# THE PROBLEM
Return, word for word, only the lines of the data below that lie between the line with "amount under the" and the line with "or VA loans if you qualify.", those two lines included.

Recorded data:
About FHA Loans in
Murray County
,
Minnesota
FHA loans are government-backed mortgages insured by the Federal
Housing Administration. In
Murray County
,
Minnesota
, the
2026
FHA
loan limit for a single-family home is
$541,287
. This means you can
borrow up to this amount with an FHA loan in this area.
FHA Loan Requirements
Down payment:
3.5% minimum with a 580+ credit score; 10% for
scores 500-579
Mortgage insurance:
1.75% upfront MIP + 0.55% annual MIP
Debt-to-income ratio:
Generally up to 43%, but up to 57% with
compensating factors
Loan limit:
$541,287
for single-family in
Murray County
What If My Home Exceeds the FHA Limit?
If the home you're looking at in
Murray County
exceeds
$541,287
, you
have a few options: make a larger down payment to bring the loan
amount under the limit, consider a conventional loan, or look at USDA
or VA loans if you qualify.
...
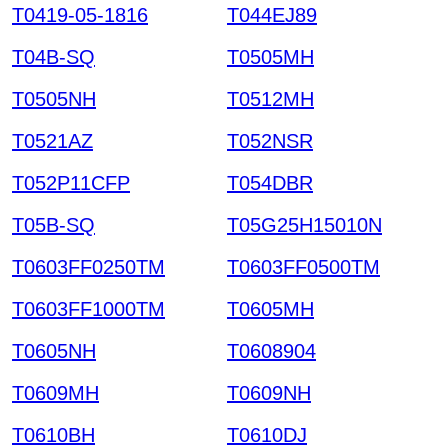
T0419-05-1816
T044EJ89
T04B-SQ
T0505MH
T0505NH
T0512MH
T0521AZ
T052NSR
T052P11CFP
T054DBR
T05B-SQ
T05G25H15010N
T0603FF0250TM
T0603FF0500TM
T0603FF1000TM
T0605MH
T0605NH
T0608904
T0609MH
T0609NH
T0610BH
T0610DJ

# ANSWER SPACE
amount under the limit, consider a conventional loan, or look at USDA
or VA loans if you qualify.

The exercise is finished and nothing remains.